After finishing school she had worked in Carroll’s Guest House on Parnell Street, doing whatever job Mrs Carroll needed, from making beds to cooking a fry-up. At seventeen opportunity had called and she had started working as a waitress in Bewley’s Oriental Café in George’s Street, serving on tables for crowds of Dubliners in need of a sticky bun and a warm pot of tea. One day a young man called Tom Butler, enticed by the smell of coffee beans coming from the café, had come in and ordered a scone and a mug of Bewley’s famous rich roast coffee from Lily. After a week of coming to the café every day and ordering from her, he eventually got up the courage to ask Lily out.
The following year Thomas Butler and Lillian Foley were wed. Married at only nineteen, she had given birth to nine children, his da and all his uncles and aunties. Moving from a flat to a corporation house in Meath Street, she had stopped work to concentrate on raising her family, supplementing her income by scrubbing and polishing and cleaning the floors, windows and carpets of offices and hospitals and houses all over the city.
‘Just give me a bucket and a bit of bleach or tin of polish,’ she’d joke, ‘and watch me go!’
In her free time she sang in the St Laurence’s Church choir and knitted jumpers and socks and scarves and throws for everyone in the family, the click-clacking of her needles going constantly no matter where she was.
When his grandfather, Tom, had died suddenly of pneumonia, Lil Butler had put on her best coat and hat and gone to Mr Victor Bewley to ask for her old job back. She was assigned to the fancy Bewley’s Café in Grafton Street, where she worked till she was sixty.
Two of her five sons had gone off to fight in the Second World War, Uncle Bernard and Uncle Kevin. Uncle Bernard had died on a Merchant Navy boat somewhere in the North Sea, blown to smithereens by a German U-boat, while Uncle Kevin had driven jeeps and ambulances and lorries and learned how to strip an engine in thirty minutes before he was caught in a land mine with a lorry full of soldiers.
She had seen Nelson’s pillar blown up and cheered for president J. F. Kennedy when he visited the home of his Irish ancestors.
‘If I’d been a few years younger I’d have fallen for him myself. He was a gorgeous man!’ she declared loudly. ‘Then, God help us, he was assassinated in Dallas.’
She’d hidden her tears as over the years her children took the mailboat for England in search of work and opportunity, and she’d welcomed her expanding family of grandchildren with open arms. As the family grew up she was content in her own snug home in Meath Street, surrounded by her neighbours and friends and her little dog Belle and a mad budgie called Joey, who used to sit on her shoulder and eat birdseed from her hand. She’d moved in to live with them when she was ninety, Joey coming too, perched in his cage in the kitchen.

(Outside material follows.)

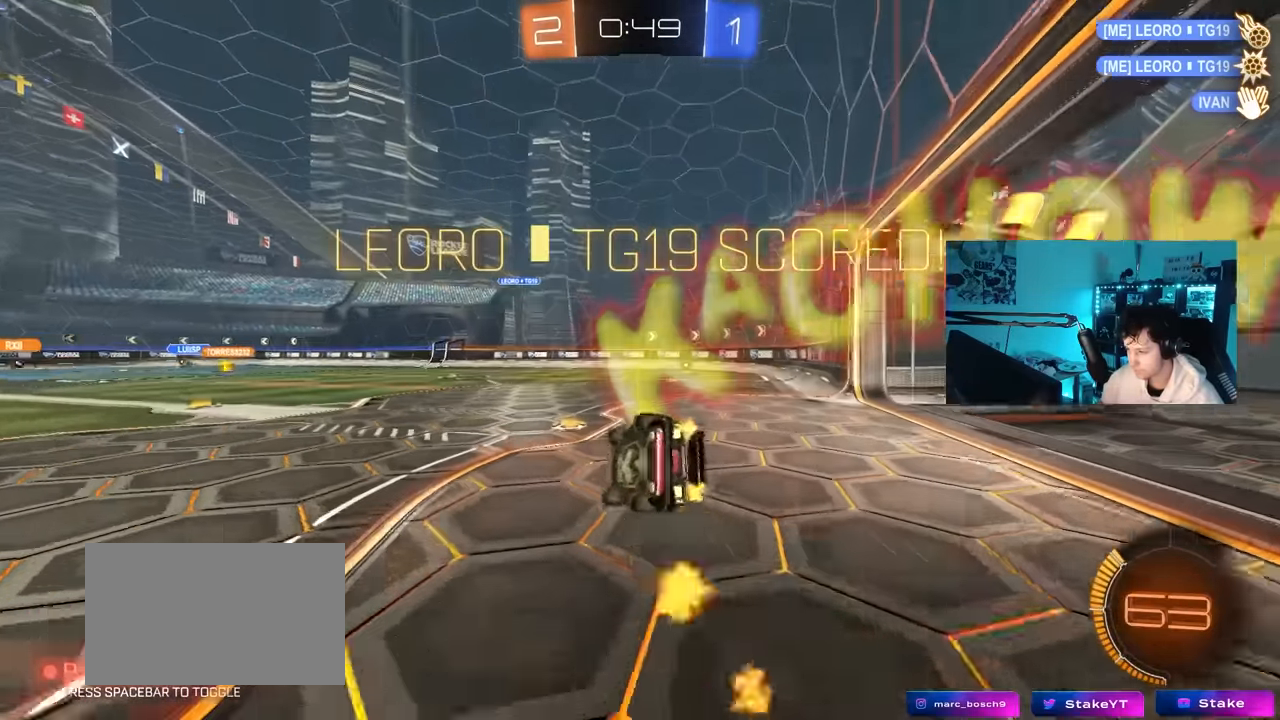
{"keys": ["d", "s", "shift"], "mouse": [], "mouse_move": "still", "events": [[133, "shift", "up"], [266, "d", "up"], [266, "tab", "down"], [350, "d", "down"], [350, "tab", "up"], [500, "shift", "down"]]}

‘He’s the cleverest budgie in the whole of Dublin,’ she’d declared proudly, though Tommy remembered the budgie landing on his head and pecking at him like crazy when he was little. He’d hated that mad budgie. But his nan had been heartbroken when the budgie died and had kept his feathers in a box somewhere. Maybe it was still at home, up in the wardrobe or under the bed. Then there was the old case full of photos. He’d get them out, see if he really looked like Grandfather Tom, as everyone said, and if there were any more clues about his granny.
Yeah, it was all coming together.
Why, he had only just started researching his grandmother, listing everything about her, and already there were loads of things to help make up her Memory Hat.